Yesterday would have been my Uncle Eric's 47th birthday. Sadly, Eric took his own life on September 27, 2008. He had lost his home to flooding in New Orleans after hurricane Katrina, and he just never recovered...financial or emotionally.
Uncle Eric was one of the most creative people I've ever known. He lived all over the country (Illinois, Florida, Los Angeles, West Virginia, New Orleans) and held a variety of interesting jobs...tee-shirt designer & screen-printer, restaurant owner & chef, landscaper. He was once an extra in a Jermaine Jackson video, which was shot in the L.A. restaurant where he waited tables (he walks by in the background at the 2-minute mark). He once drove Ziggy Marley in a limo to the MTV awards. He once gave me a huge, plastic goose lamp for Christmas and designer-label dresses for my birthday. He once corned a beef brisket, and he made the best curried chicken salad with grapes & almonds. He was once on an episode of Hollywood Squares. He had an intoxicating laugh. He had, apparently, met Vincent Price in the mid-80's.

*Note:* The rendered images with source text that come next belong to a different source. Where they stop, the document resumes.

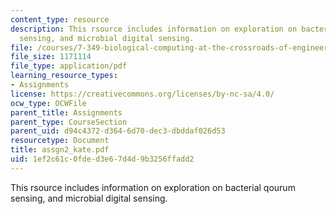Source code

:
 ```yaml
---
content_type: resource
description: This rsource includes information on exploration on bacterial qourum
  sensing, and microbial digital sensing.
file: /courses/7-349-biological-computing-at-the-crossroads-of-engineering-and-science-spring-2005/1ef2c61c0fded3e67d4d9b3256ffadd2_assgn2_kate.pdf
file_size: 1171114
file_type: application/pdf
learning_resource_types:
- Assignments
license: https://creativecommons.org/licenses/by-nc-sa/4.0/
ocw_type: OCWFile
parent_title: Assignments
parent_type: CourseSection
parent_uid: d94c4372-d364-6d70-dec3-dbddaf026d53
resourcetype: Document
title: assgn2_kate.pdf
uid: 1ef2c61c-0fde-d3e6-7d4d-9b3256ffadd2
---
```

This rsource includes information on exploration on bacterial qourum sensing, and microbial digital sensing.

In the few years before Katrina, I visited Eric in New Orleans a couple times. We always had too much fun hanging out. In fact, we sometimes got pretty wild dancing at the gay bars in the French Quarter or bar-hopping in the Alton area when he came back to Illinois.
After the hurricane, Eric was determined to rebuild his house. He was downright stubborn about it, always returning to New Orleans despite getting help, employment & housing from friends in San Francisco, in West Virgina, in Florida. For whatever reason, Eric just couldn't recover after losing his home, his job, his relationship, and--for the most part--his sanity.

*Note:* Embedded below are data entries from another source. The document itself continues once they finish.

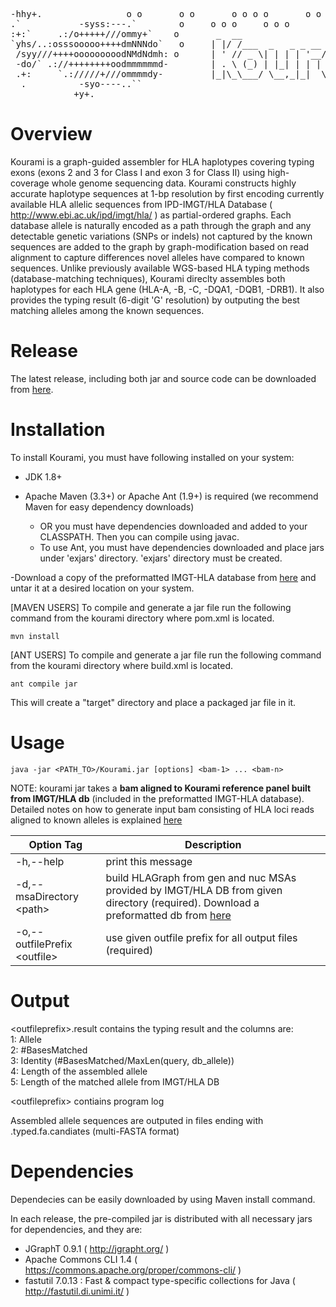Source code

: <pre>
-hhy+.                o o       o o       o o o o       o o
.`           -syss:---.`        o     o o o     o o o         o o o     o o o
:+:`     .:/o+++++///ommy+`    o       _  __                               _
`yhs/..:osssooooo++++dmNNNdo`   o     | |/ /___  _   _ _ __ __ _ _ __ ___ (_)
 /syy///++++ooooooooodNMdNdmh: o      | ' // _ \| | | | '__/ _` | '_ ` _ \| |
 -do/` .://++++++++oodmmmmmmd-        | . \ (_) | |_| | | | (_| | | | | | | |
 .+:     `.://///+///ommmmdy-         |_|\_\___/ \__,_|_|  \__,_|_| |_| |_|_|
  .          -syo----..``          
            +y+.                
</pre>

# Overview

Kourami is a graph-guided assembler for HLA haplotypes covering typing exons (exons 2 and 3 for Class I and exon 3 for Class II) 
using high-coverage whole genome sequencing data. Kourami constructs highly accurate haplotype sequences at 1-bp resolution by 
first encoding currently available HLA allelic sequences from IPD-IMGT/HLA Database ( http://www.ebi.ac.uk/ipd/imgt/hla/ ) 
as partial-ordered graphs. Each database allele is naturally encoded as a path through the graph and any detectable genetic 
variations (SNPs or indels) not captured by the known sequences are added to the graph by graph-modification based on read alignment 
to capture differences novel alleles have compared to known sequences. Unlike previously available WGS-based HLA typing methods 
(database-matching techniques), Kourami direclty assembles both haplotypes for each HLA gene (HLA-A, -B, -C, -DQA1, -DQB1, -DRB1). 
It also provides the typing result (6-digit 'G' resolution) by outputing the best matching alleles among the known sequences.


# Release

The latest release, including both jar and source code can be downloaded from [here](https://github.com/Kingsford-Group/kourami/releases/tag/v0.9.1).



# Installation

To install Kourami, you must have following installed on your system:

- JDK 1.8+

- Apache Maven (3.3+) or Apache Ant (1.9+) is required (we recommend Maven for easy dependency downloads)
  - OR you must have dependencies downloaded and added to your CLASSPATH. Then you can compile using javac.
  - To use Ant, you must have dependencies downloaded and place jars under 'exjars' directory. 'exjars' directory must be created.

-Download a copy of the preformatted IMGT-HLA database from [here](https://github.com/Kingsford-Group/kourami/releases/download/v0.9/hla_3.24.0.tar.gz) and untar it at a desired location on your system.

[MAVEN USERS] To compile and generate a jar file run the following command from the kourami directory where pom.xml is located.
```
mvn install
```

[ANT USERS] To compile and generate a jar file run the following command from the kourami directory where build.xml is located.
```
ant compile jar
```

This will create a "target" directory and place a packaged jar file in it.

# Usage
```
java -jar <PATH_TO>/Kourami.jar [options] <bam-1> ... <bam-n>
```
NOTE: kourami jar takes a **bam aligned to Kourami reference panel built from IMGT/HLA db** (included in the preformatted IMGT-HLA database). 
Detailed notes on how to generate input bam consisting of HLA loci reads aligned to known alleles is explained [here](https://github.com/Kingsford-Group/kourami/preprocessing.md)

Option Tag | Description
----------------------- | -----------------------------
-h,--help | print this message
-d,--msaDirectory \<path> | build HLAGraph from gen and nuc MSAs provided by IMGT/HLA DB from given directory (required). Download a preformatted db from [here](https://github.com/Kingsford-Group/kourami/releases/download/v0.9/hla_3.24.0.tar.gz)
-o,--outfilePrefix \<outfile> | use given outfile prefix for all output files (required)

# Output

\<outfileprefix>.result contains the typing result and the columns are:  
1: Allele  
2: #BasesMatched  
3: Identity (#BasesMatched/MaxLen(query, db_allele))  
4: Length of the assembled allele  
5: Length of the matched allele from IMGT/HLA DB  
   
   
\<outfileprefix> contiains program log  
  
Assembled allele sequences are outputed in files ending with .typed.fa.candiates (multi-FASTA format)


# Dependencies
Dependecies can be easily downloaded by using Maven install command.

In each release, the pre-compiled jar is distributed with all necessary jars for dependencies, and they are:

- JGraphT 0.9.1 ( http://jgrapht.org/ )
- Apache Commons CLI 1.4 ( https://commons.apache.org/proper/commons-cli/ )
- fastutil 7.0.13 : Fast & compact type-specific collections for Java ( http://fastutil.di.unimi.it/ )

I can't say the news of his death came as much of a shock to me (although, Uncle David did call on the night before my birthday, and I initially thought he was calling with birthday wishes). I think I'd been expecting the call. I was devastated nevertheless...especially since my aunt Nancy, Eric's sister, had asked if he could come stay with me a year or so earlier. I said no because I was dealing with my own loss at the time (loss of my marriage, my friends, my lifestyle), and I didn't think I could provide a stable enough environment for him (I was working 3 jobs and was never home). Yet, I felt guilty for not helping him then.
While I am not typically a spiritual person, I'd like to think Eric is in a better place...that he's finally happy and content, and no longer struggling with whatever demons haunted him.
Anyway, the first time I went to see Eric in New Orleans, he greeted me and my friend Sue with a home-cooked gumbo dinner. So, in honor of Eric, I made gumbo for dinner last night.
adapted from Epicurious
- 1 1/2 cups unsalted butter (3 sticks)
- 2 cups all-purpose flour
- 1 red bell pepper, diced
- 1 green bell pepper, diced
- 1 medium yellow onion, diced
- 1 stalk celery, diced
- 2 1/2 quarts chicken stock, heated
- 1 tablespoons Creole Seasoning*
- 1/2 teaspoon ground black pepper
- 1/2 teaspoon crushed red pepper
- 1/2 teaspoon chili powder
- 1/2 teaspoon thyme
- 1/2 tablespoon chopped garlic
- 1 bay leaf
- 1 tablespoon kosher salt
- 1 pound andouille sausage, sliced 1/2-inch thick
- 1 pound chicken, cooked & chopped into bite-sized pieces
- 1 pound raw shrimp, peeled & deveined
1. Make a roux by melting the butter in a large stockpot or dutch oven over medium heat. Whisk in the flour and cook until foaming. The mixture shouldn't clump up, but should look like a thick liquid. Add a glug or two of olive oil if it's not thin enough. Cook, stirring often, until dark mahogany, about 1/2 hour.
Don't be afraid to get your roux even darker than this!
2. Add the peppers, onion, and celery. Cook until soft, about 5 minutes. Whisk in the chicken stock (make sure it’s hot), and bring the mixture to a boil. Reduce the heat to simmer. Stir in Creole Seasoning, black pepper, crushed red pepper, chili powder, thyme, chopped garlic, bay leaves, and kosher salt. Cook, skimming fat as necessary, an additional 25 minutes.
3. Add the andouille, chicken, & shrimp and cook for approximately 15 minutes or just until the shrimp are cooked. Taste and adjust for seasoning. Serve over steamed rice.
Wow, I'm so sorry for your loss. I did disaster relief in Louisiana right after Katrina and saw how devastating it was on people's hope. I have lost loved ones to suicide and know the wide range of emotions it brings. I hope you have loving safe people to talk to about it.
I'm so sorry and as a fellow suicide survivor, I completely understand the hole left when someone leaves us this way. My partner in life Wren, took his life the day after you uncle died. I blogged about it that very night and didn't think I'd ever recover. We all hope they are in a better place and know how much they were loved on this earth and still are.
The gumbo is wonderful tribute to your uncle.
Very nice tribute. How very sad and tragic, so very sorry to read about it.